In models 3 and 4, the negative relationship between median household income and mortality rates is stronger for all cancers combined than for lung/bronchus cancer alone. In both models, the beta coefficient is also stronger for non-Appalachia than for Appalachia, indicating that the relative importance of income to these cancer outcomes may be greater in the non-Appalachian portions of these 13 states. Focused inquiry into these interesting distinctions may yield more refined conclusions about the regional importance of household income to cancer outcomes.

Strengths and Limitations

Associations at the aggregate level may not exist at the individual level. We use county-level cancer mortality rates and socioeconomic data, and can’t infer individual-level effects of predictor variables on cancer outcomes. However, it is likely that variations in indicators related to socioeconomic status have individual-level implications [30]. Cross-sectional data don’t account for latency periods between risk factors and cancer mortality outcomes, and it is impossible to determine the direction of causality without longitudinal measures. The independent and dependent variables do not all represent identical time periods, but every effort was made to acquire current data from corresponding multi-year periods.

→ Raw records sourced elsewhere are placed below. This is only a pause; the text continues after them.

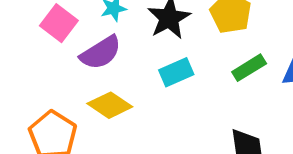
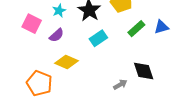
purple semicircle: (101, 53) -> (57, 35), size x0.7

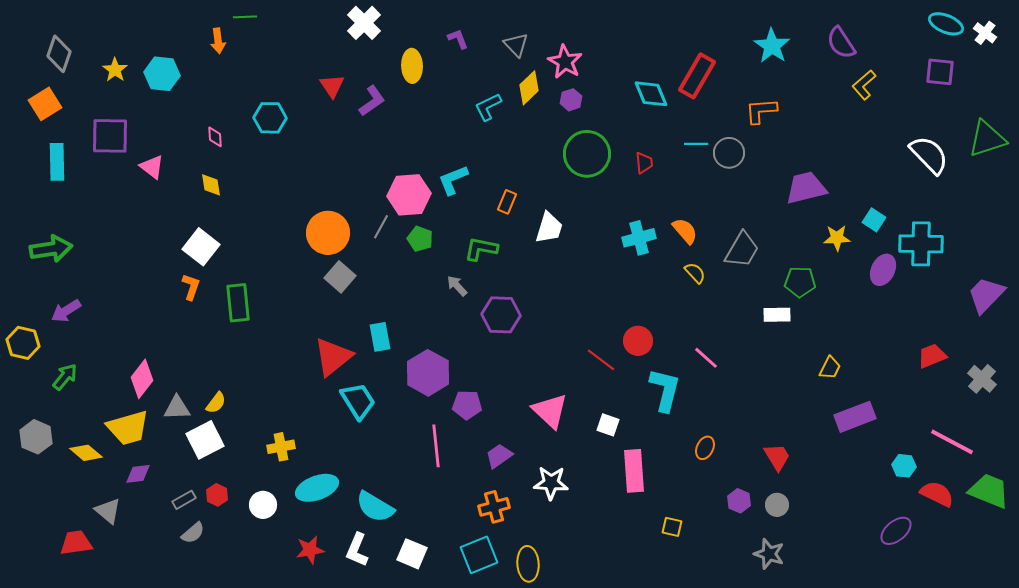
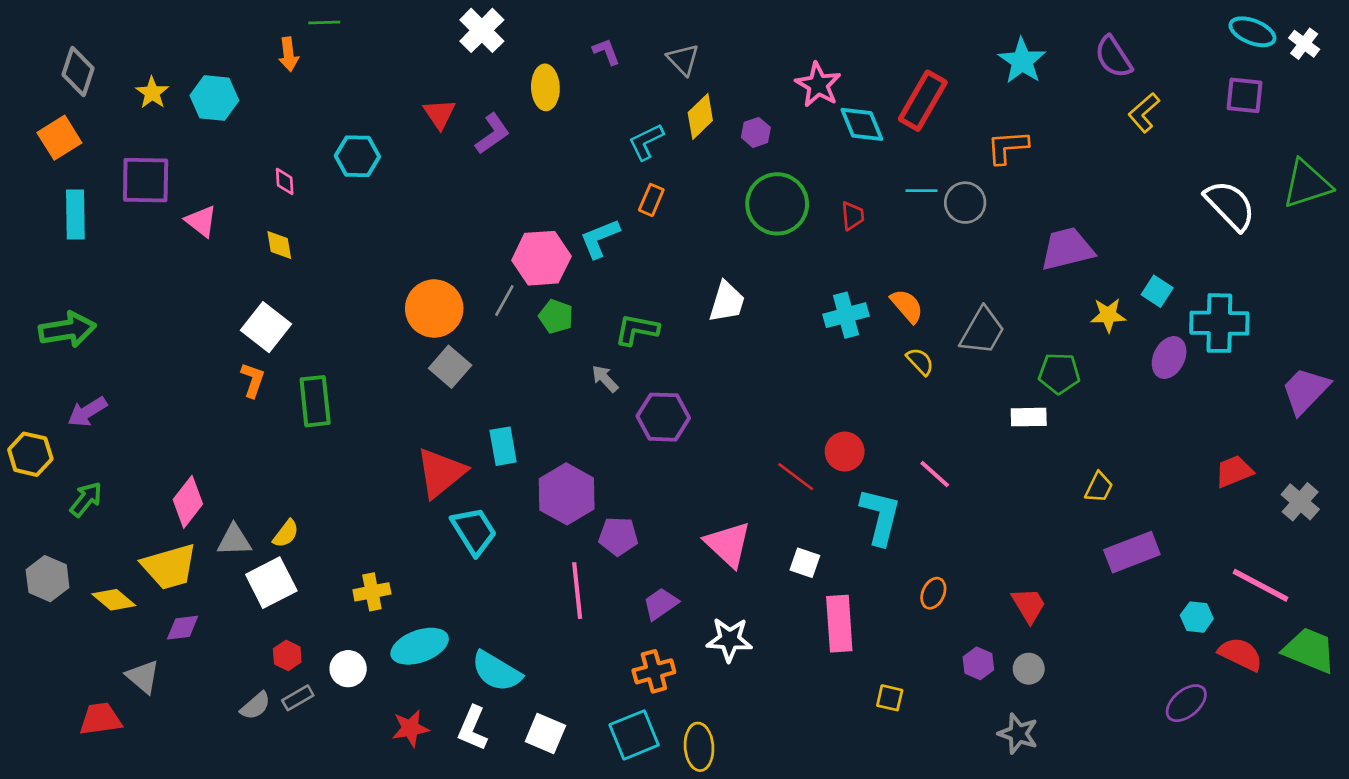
pink star: (565, 62) -> (818, 85), moved
orange rectangle: (507, 202) -> (651, 200), moved
gray rectangle: (184, 500) -> (298, 698), moved

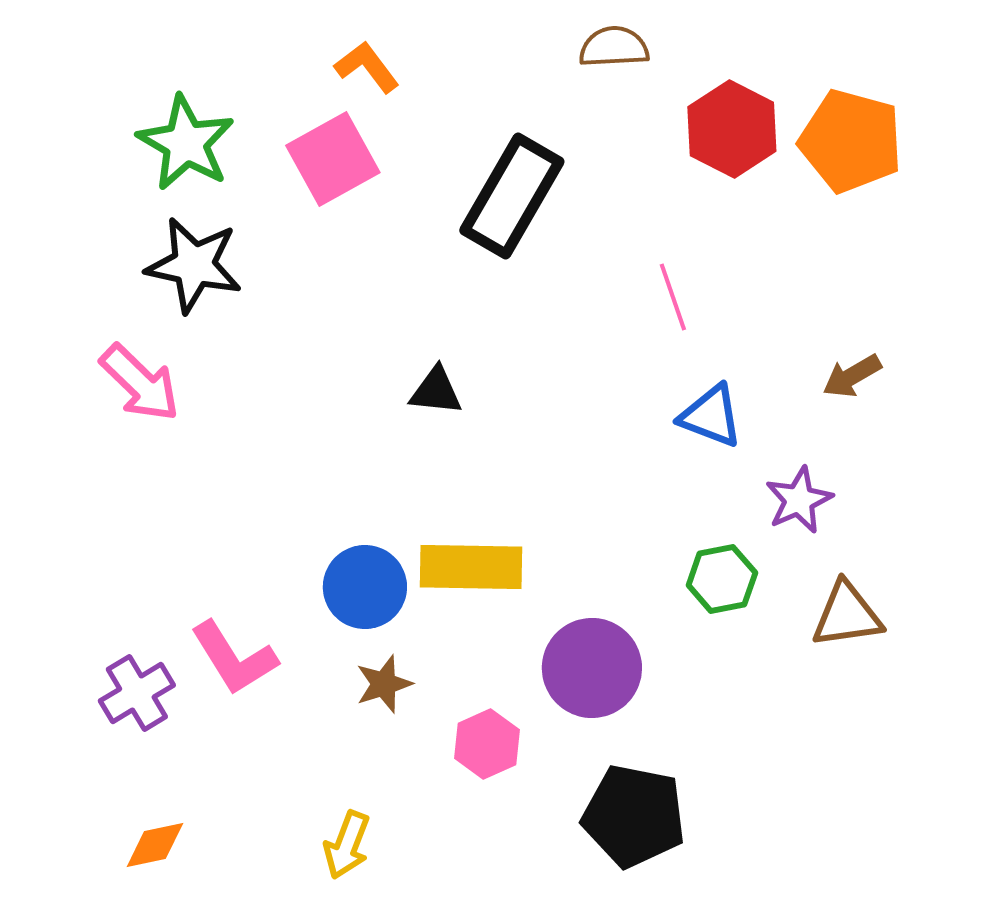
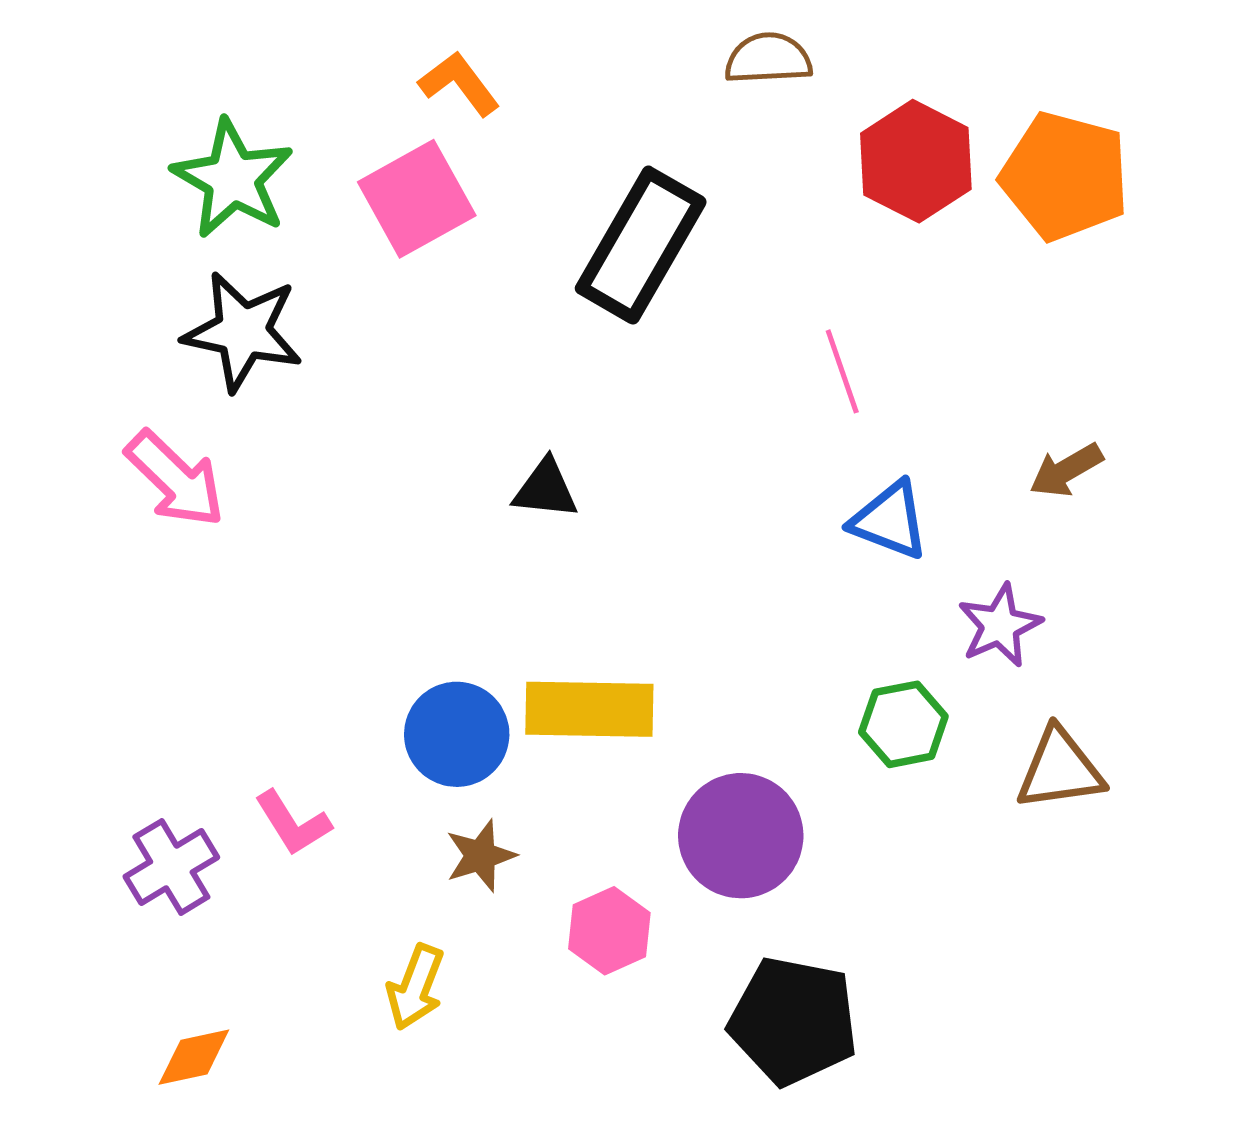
pink L-shape: (234, 658) -> (293, 823), size x0.7
yellow arrow: (347, 845) -> (415, 987), moved

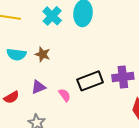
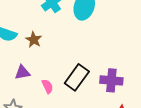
black rectangle: (90, 81) -> (77, 77), turned -45

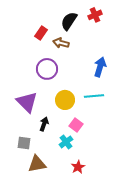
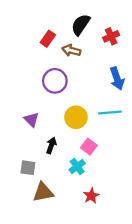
red cross: (95, 15) -> (111, 36), moved
blue arrow: (100, 67) -> (117, 79), turned 144
purple triangle: (27, 102) -> (31, 120), size x0.6

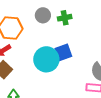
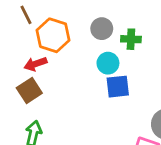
cyan circle: (46, 59) -> (108, 63), moved, size x0.6

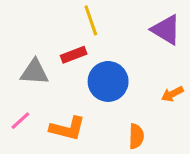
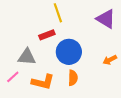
gray triangle: (34, 72) -> (27, 57), moved
orange semicircle: (136, 136) -> (73, 78), moved

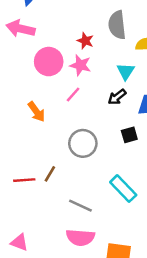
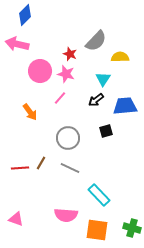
gray semicircle: (117, 25) -> (96, 41), turned -130
cyan rectangle: (123, 189) -> (99, 195), moved
gray line: (80, 206) -> (70, 168), moved

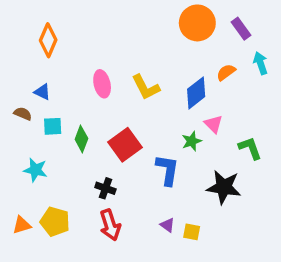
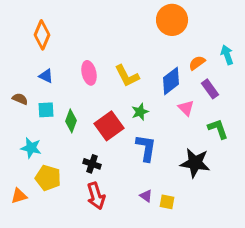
purple rectangle: (241, 29) -> (210, 89), moved
blue triangle: (42, 92) -> (46, 76), moved
green star: (192, 141) -> (140, 112), moved
yellow pentagon: (55, 222) -> (48, 178), moved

An important methodological issue is the decision whether to weight data by population size. Weighting could underestimate small county effects and overestimate effects of large counties. However, weighting may allow us to make better inferences about individual-level effects from population data [32]. Risk factors affect individuals, so the number of people contributing to a population parameter is relevant.

Our approach does not include behavioral indicators quantifying physical inactivity and utilization of appropriate cancer screening because these data are not consistently available. Also, our study lacks an indicator quantifying cigarette smoking at the county level. Active smoking is associated with approximately 90% of lung cancer cases [33, 34]; the additional 10% are attributed to environmental factors [35]. There is a high prevalence of tobacco use in communities within Appalachia [3638], and at least one study cites significantly elevated smoking rates in Appalachia compared to the rest of the nation [39]. We recognize that lung cancer has a profound impact on overall cancer mortality in Appalachia, but comprehensive county-level smoking prevalence data for the region are not available. While our focus on socioeconomic and demographic variables is limited in scope, it allows for acquisition of comparable data for every geographic unit. Results of this study may serve as a baseline for more comprehensive work incorporating behavioral, structural and environmental indicators.

Conclusion

Cancer represents only one condition for which the Appalachian region suffers a disproportionate burden of disease. Halverson’s 2004 report identified higher Appalachian mortality rates for heart disease, stroke, diabetes and motor vehicle accidents [7]. Greater national attention is being devoted to data-driven identification of place-based geographic disparities [3, 23, 26, 30]. The methods used in this analysis could inform those interested in investigating place-based geographic disparities for other historically underserved regions of the country (i.e. Mississippi Delta, United States/Mexico border, etc.).